When scientists analyze tumor DNA, they often uncover snippets of bacterial, viral, and fungal genetic material. The lingering question is whether these microbes actually inhabit the tumors or are introduced during sample handling. Conflicting studies using the same datasets have produced opposing answers. Researchers at Rutgers Cancer Institute have addressed this uncertainty with a computational approach called PRISM—Precise Identification of Species of the Microbiome. Their work appears in Cancer Cell.

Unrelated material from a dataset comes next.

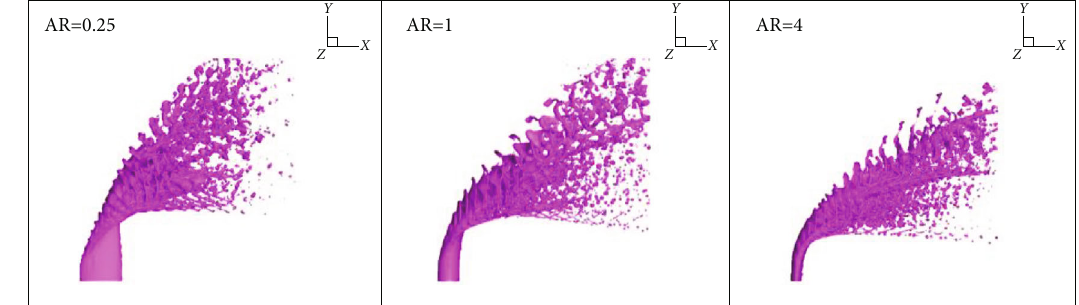
Top The nearest point to the injector where the liquid intersects the boundary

“There are microbes all over the environment, on our skin and in our breath,” said Subhajyoti De, senior author of the study. “There could be DNA particles floating in the air. How do you know what you're finding came from the tissue you were interested in, or was something introduced along the way?”

PRISM systematically reduces contamination risk by running a series of filtering and alignment steps. It removes residual human sequences, compares remaining genetic data to microbial reference databases, and uses a machine‑learning model to judge whether each detected microbe is authentic or an artifact. The tool can screen existing genomic data from humans to determine which microbial sequences likely represent real organisms in the original tissue.

Clarifying which microbes genuinely exist in tumors matters for studying treatment responses and for designing microbiome‑related therapy strategies. According to lead author Bassel Ghaddar, PRISM allows scientists to reuse standard sequencing data without extra laboratory expense.

To train and validate PRISM, the team assembled 833 samples from over 200 prior studies with established microbial content. The model achieved sensitivities and specificities above 90% and outperformed comparable analytical methods. Applied to roughly 4,400 tumors across 25 cancer types, PRISM revealed that microbial signals were strongest in cancers of the mouth, gut, and cervix—tissues normally exposed to microbes—while signals were minimal in internal organs, countering some earlier reports.

In pancreatic cancer, PRISM identified certain tumors containing E. coli, which can produce colibactin, a DNA‑damaging compound. These cases showed molecular patterns suggesting potential effects on tissue density and drug accessibility. “We are finding a signal in the bacteria that is correlated with a phenotype in the cells,” De said.